Le passage de barre: zone d’impact des vagues. On passe la barre pour atteindre le « pic » et prendre les vagues quand elles commencent à dérouler.

Aerial: L’Aerial est une figure qui consiste à décoller au dessus de la vague en tapant la lèvre de cette dernière pour se donner de l’élan.

Ride: C’est un terme anglais qui peut se traduire de nombreuses manières. On peut le traduire par « glisser » dans le cadre des sports de glisse. Dans notre contexte, un « ride » équivaut à l’action de surfer.

« Full speed down the line »: peut se traduire littéralement par « A pleine vitesse sur toute la ligne ». C’est prendre de la vitesse en suivant la crête ou l’épaule de la vague tout droit (sans faire de virages).

Une vague qui reforme: C’est une fin de vague qui reprend de la vitesse et se creuse pour créer une nouvelle vague.

Un slab: Il s’agit d’une vague qui casse sur une dalle rocheuse. Généralement la vague de slab se lève d’un coup à cause du changement brutal de profondeur. Il y a très peu d’eau sous la vague.

Un drop: C’est lorsque le surfeur part sur une vague très creuse et que le « take off » est délicat.

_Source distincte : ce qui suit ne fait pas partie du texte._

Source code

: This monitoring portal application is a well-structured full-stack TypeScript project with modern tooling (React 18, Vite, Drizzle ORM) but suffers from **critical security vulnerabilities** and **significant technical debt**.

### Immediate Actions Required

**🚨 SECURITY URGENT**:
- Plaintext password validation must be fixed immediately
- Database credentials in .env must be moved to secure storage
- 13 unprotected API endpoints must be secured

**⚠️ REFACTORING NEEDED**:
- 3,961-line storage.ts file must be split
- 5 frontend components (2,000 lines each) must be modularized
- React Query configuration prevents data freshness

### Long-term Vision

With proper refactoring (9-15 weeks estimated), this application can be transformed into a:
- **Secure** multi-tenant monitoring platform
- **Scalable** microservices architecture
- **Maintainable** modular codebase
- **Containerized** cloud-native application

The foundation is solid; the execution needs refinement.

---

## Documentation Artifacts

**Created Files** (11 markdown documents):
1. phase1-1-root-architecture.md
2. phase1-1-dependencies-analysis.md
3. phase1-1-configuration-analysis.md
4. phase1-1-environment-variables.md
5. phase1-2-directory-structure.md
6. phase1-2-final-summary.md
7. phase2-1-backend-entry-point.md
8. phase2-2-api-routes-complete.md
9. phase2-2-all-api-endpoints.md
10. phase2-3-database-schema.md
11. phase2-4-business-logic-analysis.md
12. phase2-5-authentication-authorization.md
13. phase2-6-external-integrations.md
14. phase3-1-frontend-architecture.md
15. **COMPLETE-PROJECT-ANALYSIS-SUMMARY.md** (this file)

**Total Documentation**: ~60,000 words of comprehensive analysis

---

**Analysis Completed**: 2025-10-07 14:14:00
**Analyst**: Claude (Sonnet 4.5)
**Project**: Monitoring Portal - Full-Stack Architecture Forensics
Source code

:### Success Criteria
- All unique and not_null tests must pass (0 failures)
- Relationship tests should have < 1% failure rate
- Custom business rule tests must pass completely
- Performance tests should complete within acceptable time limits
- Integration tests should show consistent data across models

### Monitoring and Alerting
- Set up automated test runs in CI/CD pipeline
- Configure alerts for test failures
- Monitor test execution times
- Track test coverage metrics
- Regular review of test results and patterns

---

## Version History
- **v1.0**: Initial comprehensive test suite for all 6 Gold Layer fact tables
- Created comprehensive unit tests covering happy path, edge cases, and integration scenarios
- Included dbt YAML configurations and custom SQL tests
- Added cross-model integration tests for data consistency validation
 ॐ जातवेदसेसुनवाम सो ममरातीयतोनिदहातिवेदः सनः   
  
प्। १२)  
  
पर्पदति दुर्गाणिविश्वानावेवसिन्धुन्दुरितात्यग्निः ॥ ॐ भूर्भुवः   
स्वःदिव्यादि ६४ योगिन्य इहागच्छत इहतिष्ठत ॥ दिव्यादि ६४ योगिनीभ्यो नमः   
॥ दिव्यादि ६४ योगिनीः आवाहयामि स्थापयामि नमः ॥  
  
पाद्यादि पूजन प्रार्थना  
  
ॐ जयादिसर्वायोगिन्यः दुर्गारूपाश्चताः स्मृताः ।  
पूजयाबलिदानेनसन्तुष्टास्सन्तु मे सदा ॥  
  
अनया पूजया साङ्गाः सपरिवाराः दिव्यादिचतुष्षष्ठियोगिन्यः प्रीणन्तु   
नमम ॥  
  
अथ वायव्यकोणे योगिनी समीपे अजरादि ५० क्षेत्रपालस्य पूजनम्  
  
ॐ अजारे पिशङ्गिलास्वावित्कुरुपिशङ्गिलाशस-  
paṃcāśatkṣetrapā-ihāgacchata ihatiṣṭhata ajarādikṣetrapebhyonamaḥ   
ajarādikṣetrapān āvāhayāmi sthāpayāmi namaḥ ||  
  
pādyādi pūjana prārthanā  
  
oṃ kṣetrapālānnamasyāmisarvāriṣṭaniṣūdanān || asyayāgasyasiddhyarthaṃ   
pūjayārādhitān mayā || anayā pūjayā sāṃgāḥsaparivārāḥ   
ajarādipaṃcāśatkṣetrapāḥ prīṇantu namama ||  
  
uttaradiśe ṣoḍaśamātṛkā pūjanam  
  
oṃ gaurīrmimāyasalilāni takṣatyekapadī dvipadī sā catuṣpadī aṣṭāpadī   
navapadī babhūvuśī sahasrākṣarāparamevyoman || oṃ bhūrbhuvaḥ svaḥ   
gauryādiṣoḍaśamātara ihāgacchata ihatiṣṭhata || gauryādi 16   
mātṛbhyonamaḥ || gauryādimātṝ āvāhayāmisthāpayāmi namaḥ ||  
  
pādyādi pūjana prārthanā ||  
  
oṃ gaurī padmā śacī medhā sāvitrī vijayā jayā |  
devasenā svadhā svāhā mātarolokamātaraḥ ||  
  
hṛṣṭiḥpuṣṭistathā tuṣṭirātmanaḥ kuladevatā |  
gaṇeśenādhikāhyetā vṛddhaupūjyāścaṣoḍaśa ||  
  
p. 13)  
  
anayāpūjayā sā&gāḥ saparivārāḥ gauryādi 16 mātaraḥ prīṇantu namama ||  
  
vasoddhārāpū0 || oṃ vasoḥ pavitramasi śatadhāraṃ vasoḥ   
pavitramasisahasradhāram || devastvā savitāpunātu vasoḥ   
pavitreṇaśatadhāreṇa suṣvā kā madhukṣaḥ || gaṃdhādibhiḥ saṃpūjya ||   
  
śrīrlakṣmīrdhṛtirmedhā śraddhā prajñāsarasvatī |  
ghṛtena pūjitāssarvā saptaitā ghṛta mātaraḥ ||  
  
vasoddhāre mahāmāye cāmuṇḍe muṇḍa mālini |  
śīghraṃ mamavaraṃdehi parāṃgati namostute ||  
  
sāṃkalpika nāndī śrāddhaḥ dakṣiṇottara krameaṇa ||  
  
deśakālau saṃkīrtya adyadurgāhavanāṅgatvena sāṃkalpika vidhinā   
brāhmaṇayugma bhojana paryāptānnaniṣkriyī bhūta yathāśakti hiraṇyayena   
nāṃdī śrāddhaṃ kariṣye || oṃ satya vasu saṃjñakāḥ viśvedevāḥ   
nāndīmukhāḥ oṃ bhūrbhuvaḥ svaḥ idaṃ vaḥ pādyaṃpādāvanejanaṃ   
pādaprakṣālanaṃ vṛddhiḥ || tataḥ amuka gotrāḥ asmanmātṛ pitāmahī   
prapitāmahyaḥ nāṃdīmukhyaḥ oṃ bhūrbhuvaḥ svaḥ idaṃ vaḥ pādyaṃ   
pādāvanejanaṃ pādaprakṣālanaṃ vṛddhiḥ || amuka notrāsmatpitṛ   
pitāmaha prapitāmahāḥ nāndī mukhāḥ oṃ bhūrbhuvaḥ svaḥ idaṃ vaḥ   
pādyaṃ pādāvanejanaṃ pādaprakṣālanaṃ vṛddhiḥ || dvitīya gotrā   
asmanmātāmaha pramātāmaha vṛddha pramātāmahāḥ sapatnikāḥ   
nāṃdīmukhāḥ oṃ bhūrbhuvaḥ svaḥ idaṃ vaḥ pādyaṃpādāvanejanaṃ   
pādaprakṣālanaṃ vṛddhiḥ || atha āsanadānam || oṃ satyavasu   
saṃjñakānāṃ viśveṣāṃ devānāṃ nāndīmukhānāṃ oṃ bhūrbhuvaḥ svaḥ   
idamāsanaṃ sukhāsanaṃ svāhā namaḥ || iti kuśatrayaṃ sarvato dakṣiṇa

Un tube: C’est une manœuvre qui consiste à se laisser recouvrir par la lèvre de la vague. Le but étant d’en ressortir sans être tombé.

Une casquette: C’est lorsqu’on se trouve juste à l’entrée du « tube » mais qu’on n’y entre pas entièrement.

Point break: Vague longue qui s’enroule autour d’un point précis, souvent une pointe rocheuse.

Mölkky: C’est un jeu de quille finlandais. Le dernier championnat du monde de Mölkky a eu lieu à Rennes, en Bretagne !!

Se prendre une « carotte »: On utilise cette expression quand on s’est fait tromper par les prévisions météos. Sur le papier les conditions s’annoncent très bonnes mais une fois sur place les conditions réelles ne correspondent pas aux prévisions.